Je ne les ai pas achetés très tôt, juste après la publication de l’interview du New Yorker, autour de 7 à 8 ETH. C’est moi qui ai traduit cet article en chinois. Profondément touché, j’ai adhéré aux idées des fondateurs et j’ai voulu essayer par moi-même. J’ai remarqué que, depuis que j’utilise l’avatar BAYC, j’attire plus de 100 nouveaux abonnés par jour lors de mes interactions. Cela confirme son influence réelle. De plus, BAYC incarne une culture extensible, une rupture avec le système traditionnel du droit d’auteur. Nous l’avons défini comme un IP décentralisé, parfaitement aligné avec la vision du Web3.0.

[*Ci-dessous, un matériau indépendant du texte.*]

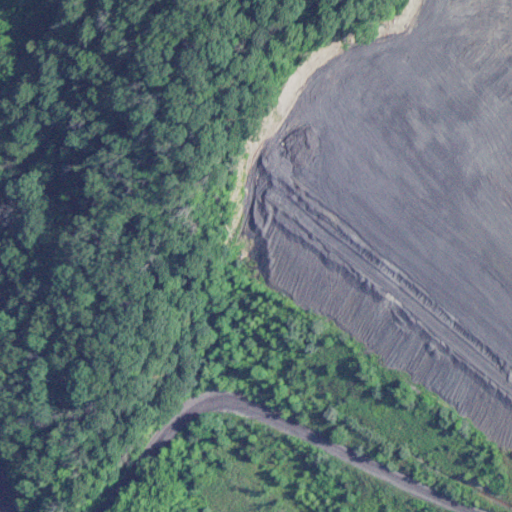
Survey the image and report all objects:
quarry: (394, 237)
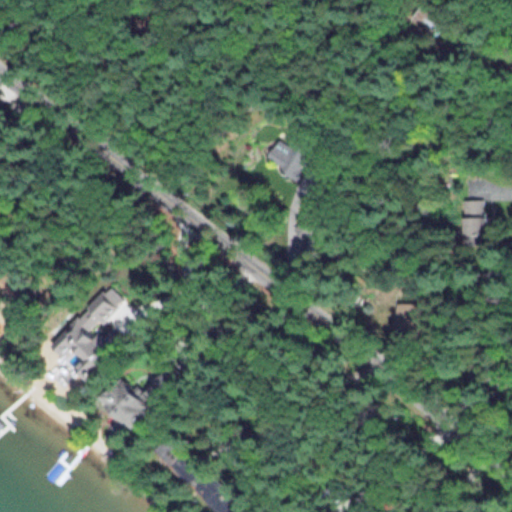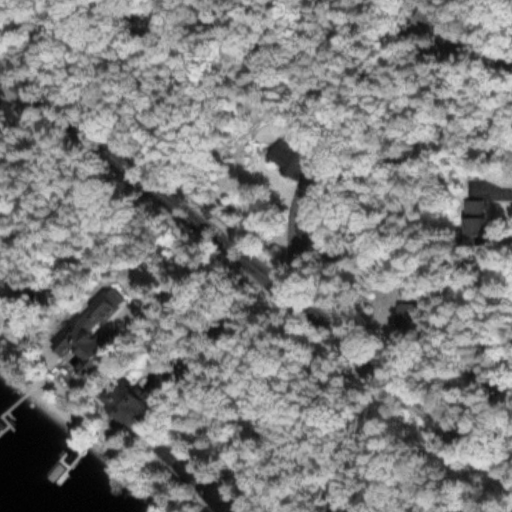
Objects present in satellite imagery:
building: (3, 91)
building: (295, 155)
building: (475, 220)
road: (258, 272)
building: (81, 347)
building: (140, 397)
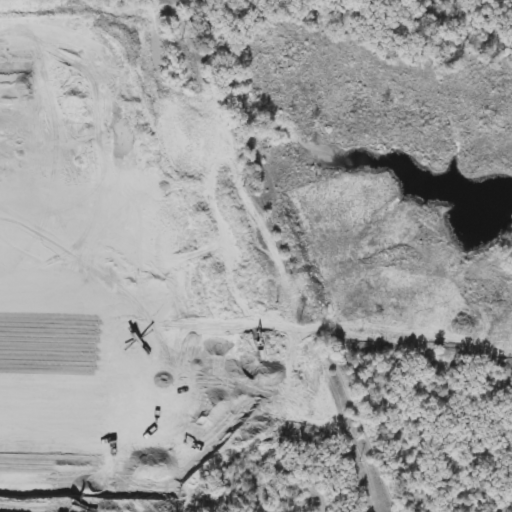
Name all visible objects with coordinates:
building: (434, 330)
building: (435, 330)
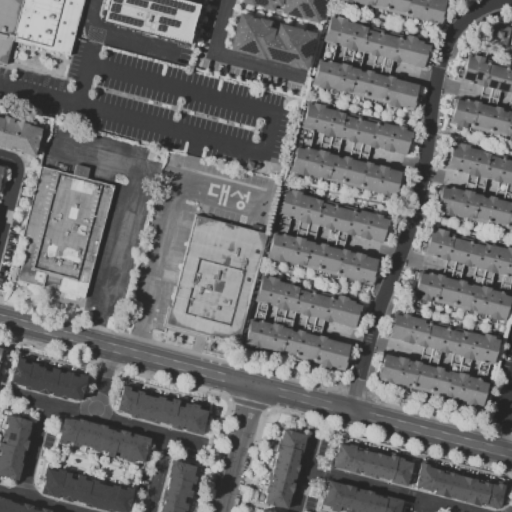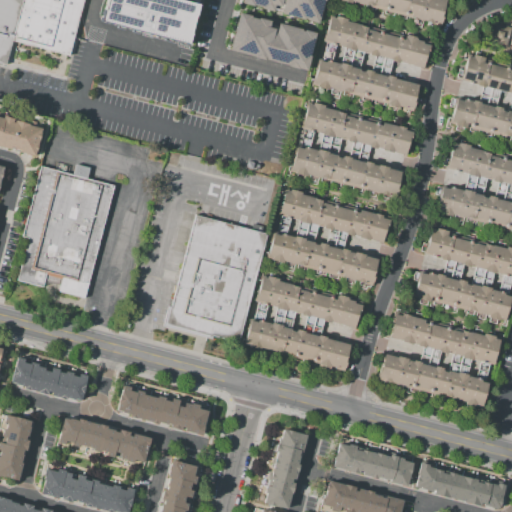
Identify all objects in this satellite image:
road: (494, 1)
building: (286, 8)
building: (407, 8)
road: (226, 20)
building: (46, 24)
building: (7, 25)
building: (497, 34)
building: (498, 35)
road: (118, 39)
building: (268, 41)
building: (269, 41)
building: (373, 42)
building: (375, 42)
building: (485, 74)
building: (486, 75)
building: (363, 84)
building: (364, 85)
road: (38, 94)
road: (264, 116)
building: (480, 117)
building: (480, 118)
building: (354, 129)
building: (355, 129)
building: (19, 135)
building: (20, 135)
building: (478, 164)
building: (479, 164)
building: (0, 167)
building: (0, 169)
building: (343, 171)
building: (344, 171)
road: (178, 187)
road: (135, 190)
road: (13, 197)
road: (417, 199)
building: (474, 207)
building: (474, 208)
building: (331, 216)
building: (332, 216)
building: (62, 228)
building: (61, 231)
building: (467, 254)
building: (469, 254)
building: (320, 258)
building: (320, 258)
building: (214, 279)
building: (214, 279)
building: (460, 295)
building: (460, 296)
building: (306, 302)
building: (307, 302)
road: (144, 315)
road: (99, 322)
building: (441, 338)
building: (443, 338)
building: (294, 344)
building: (296, 344)
road: (130, 353)
parking lot: (503, 378)
building: (46, 380)
building: (46, 380)
building: (430, 380)
building: (431, 381)
road: (105, 382)
road: (508, 406)
building: (160, 410)
building: (160, 411)
road: (434, 417)
road: (106, 418)
road: (386, 420)
road: (508, 421)
road: (501, 435)
building: (101, 439)
building: (102, 440)
building: (11, 446)
building: (12, 446)
road: (244, 450)
building: (370, 464)
building: (370, 465)
building: (282, 469)
building: (282, 469)
road: (304, 472)
building: (176, 486)
building: (176, 487)
building: (456, 487)
building: (457, 487)
road: (378, 490)
building: (83, 491)
building: (86, 492)
building: (355, 499)
building: (355, 500)
road: (73, 502)
building: (18, 507)
road: (419, 507)
building: (20, 508)
building: (261, 510)
building: (263, 511)
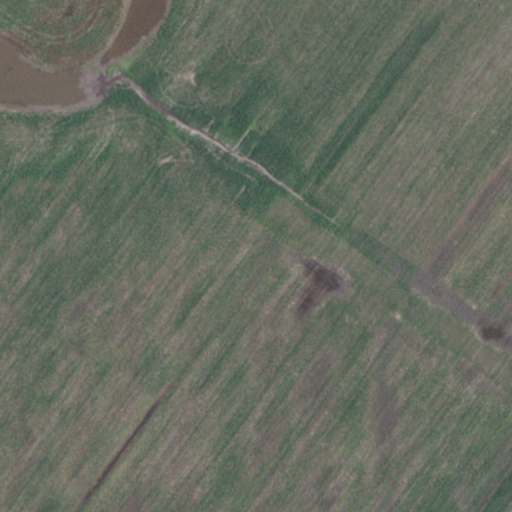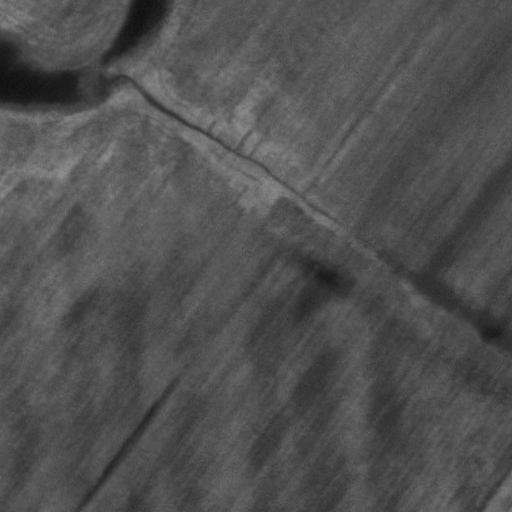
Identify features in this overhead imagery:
crop: (256, 256)
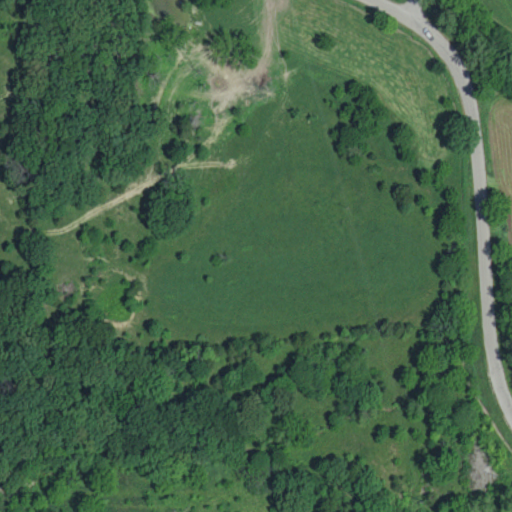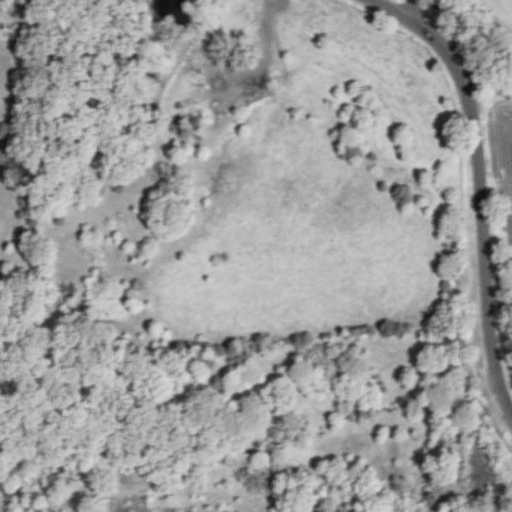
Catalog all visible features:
road: (413, 18)
road: (444, 23)
road: (484, 231)
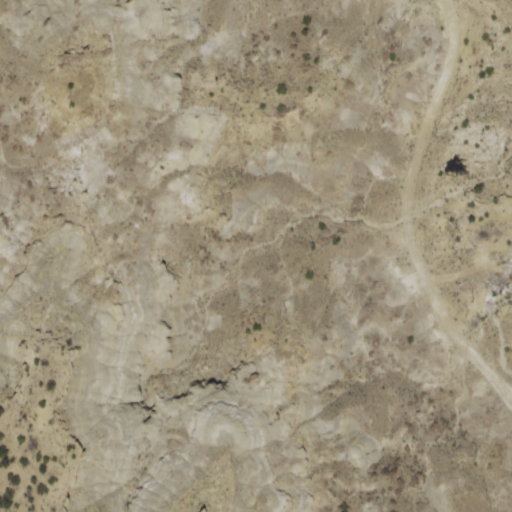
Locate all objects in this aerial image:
road: (403, 214)
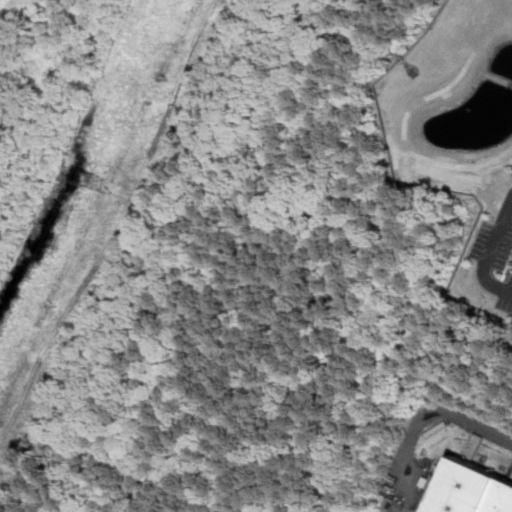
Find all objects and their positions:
power tower: (104, 186)
road: (118, 225)
road: (488, 255)
road: (421, 417)
building: (476, 489)
building: (470, 491)
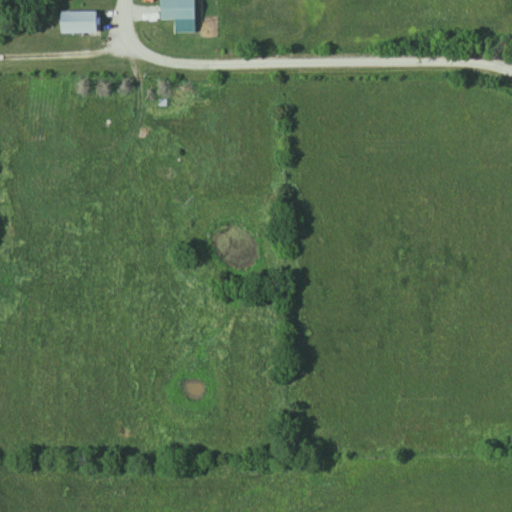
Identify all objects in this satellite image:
building: (182, 9)
building: (81, 22)
road: (299, 64)
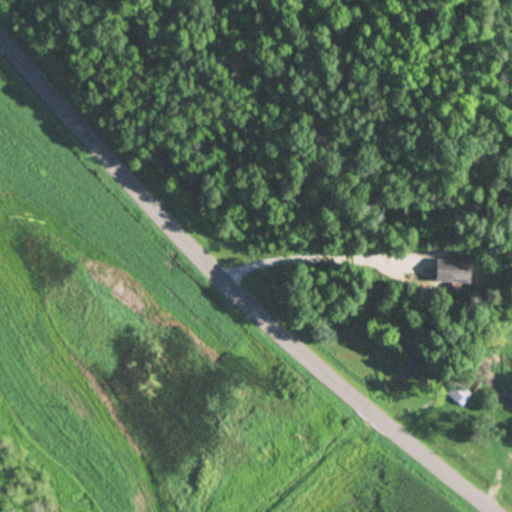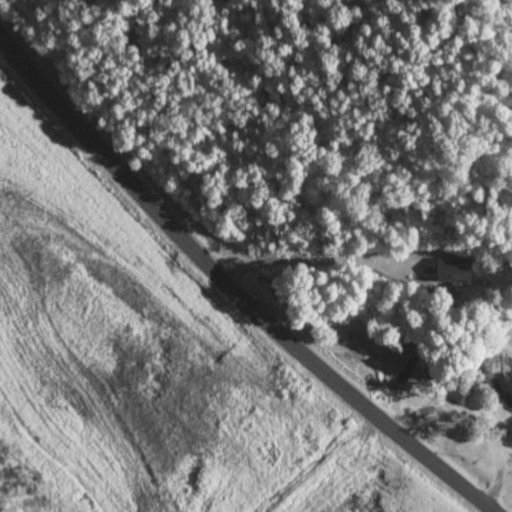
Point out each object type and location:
road: (318, 257)
building: (446, 269)
road: (232, 287)
building: (456, 393)
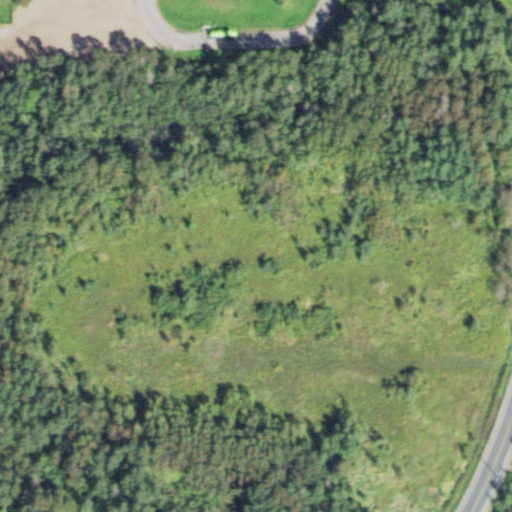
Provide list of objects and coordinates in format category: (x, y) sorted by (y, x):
wastewater plant: (175, 22)
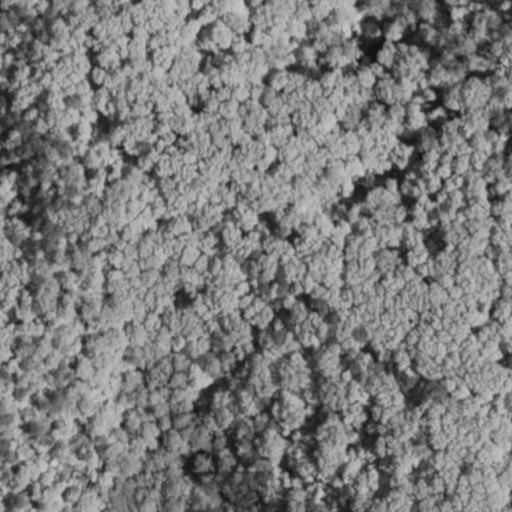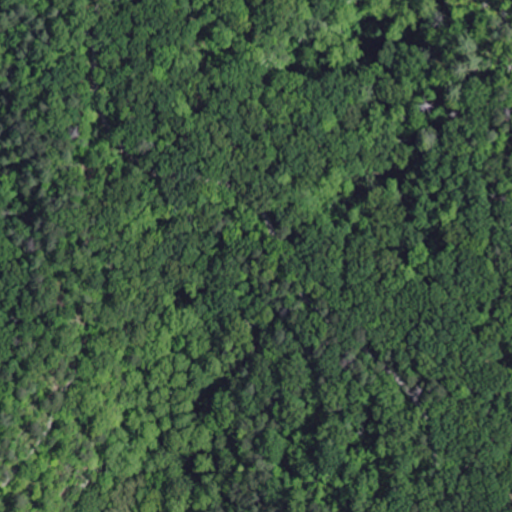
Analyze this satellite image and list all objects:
road: (279, 232)
road: (71, 269)
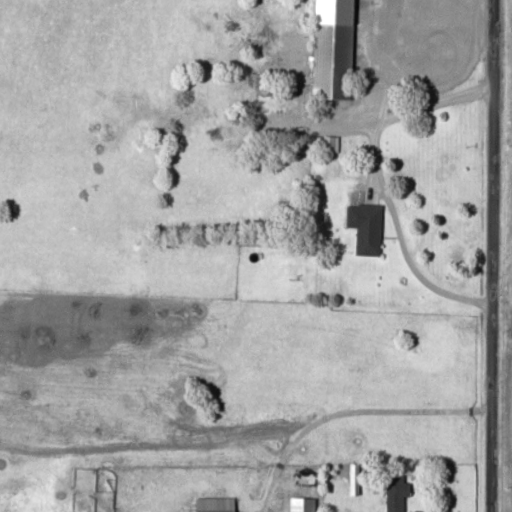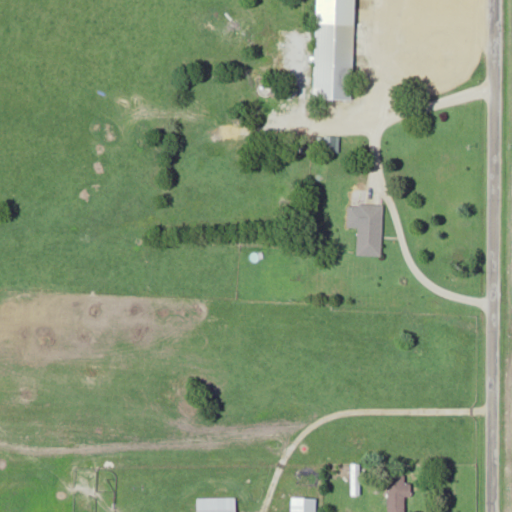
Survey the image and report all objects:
building: (336, 48)
building: (287, 53)
building: (371, 229)
road: (494, 256)
building: (419, 335)
building: (358, 478)
building: (399, 492)
building: (218, 504)
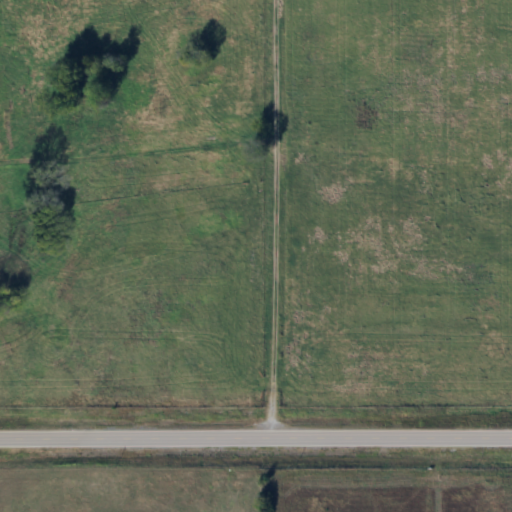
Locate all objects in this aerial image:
road: (255, 438)
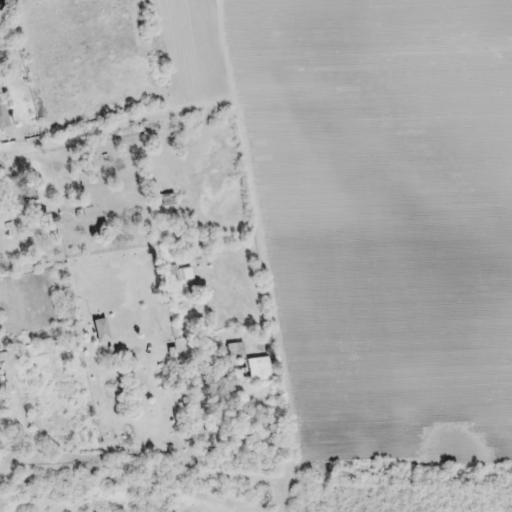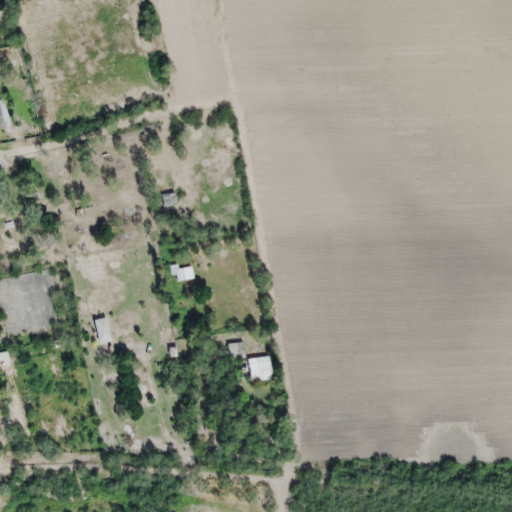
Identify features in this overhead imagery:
road: (111, 120)
road: (275, 307)
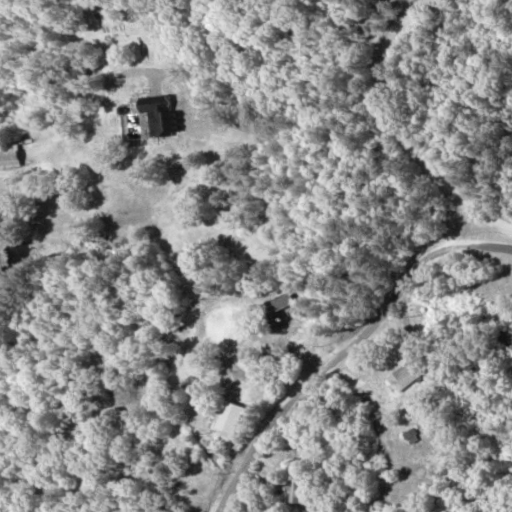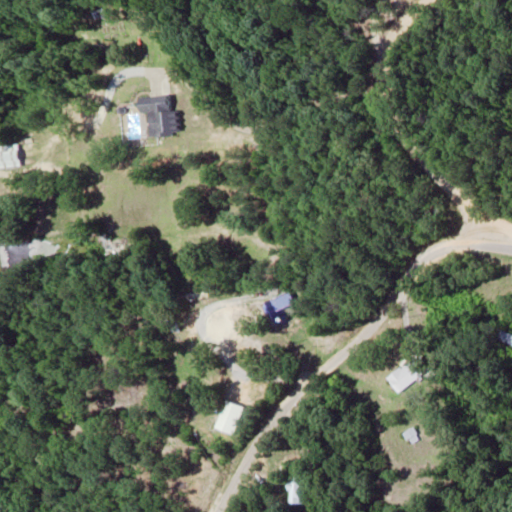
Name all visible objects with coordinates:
building: (158, 118)
road: (394, 118)
building: (9, 156)
road: (496, 239)
building: (278, 305)
building: (500, 334)
road: (328, 351)
building: (410, 373)
building: (297, 489)
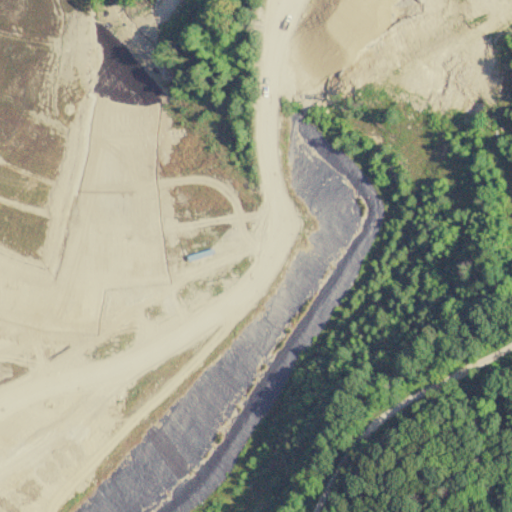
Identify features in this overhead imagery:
road: (90, 40)
road: (28, 46)
landfill: (249, 249)
road: (245, 292)
road: (401, 416)
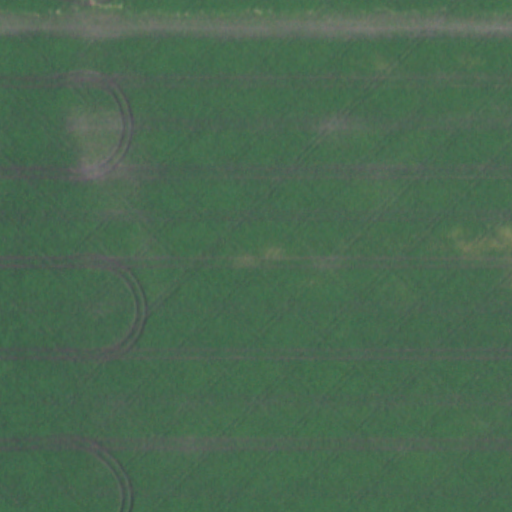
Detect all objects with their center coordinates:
crop: (256, 256)
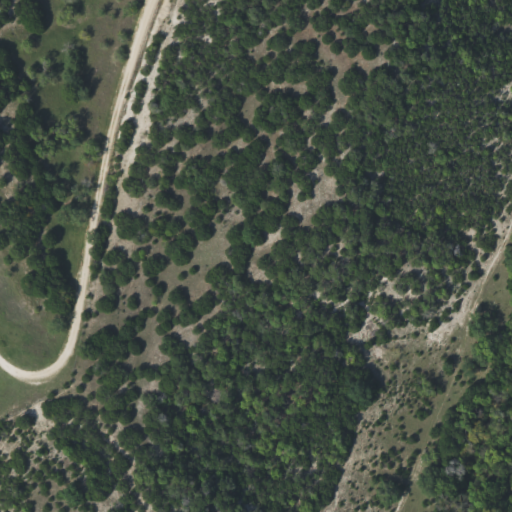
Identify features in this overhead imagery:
road: (99, 219)
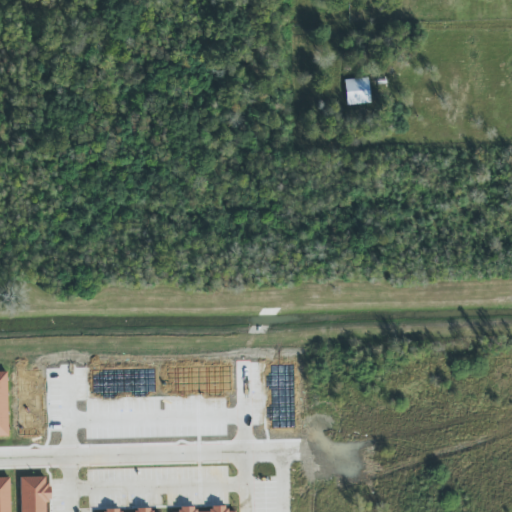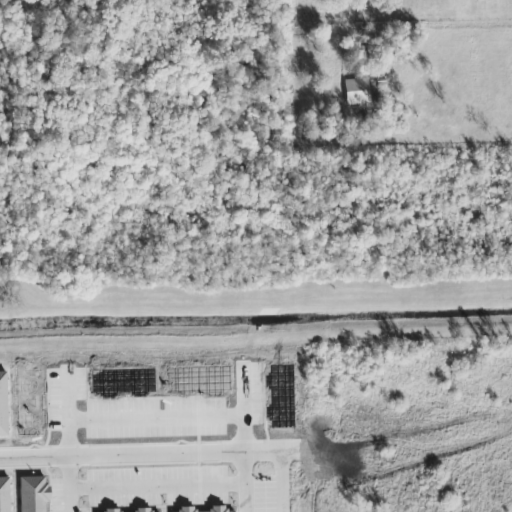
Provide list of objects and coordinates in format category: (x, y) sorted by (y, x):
building: (3, 406)
road: (143, 458)
road: (156, 486)
building: (4, 495)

Yuan Lianxian : Qui admirez-vous le plus dans le domaine des NFT, et pourquoi ?
Baiyu : L’artiste PAK. Selon moi, il a véritablement défini l’art NFT. D’abord, il faut reconnaître que le Web3.0 a une dimension financière, et les œuvres de PAK intègrent habilement des mécanismes financiers. Ensuite, l’interactivité avec le public : PAK excelle également là-dessus. Enfin, la programmabilité combinée aux contrats intelligents : un véritable NFT doit expérimenter techniquement via les contrats intelligents. Sur ce plan, PAK est un génie du design.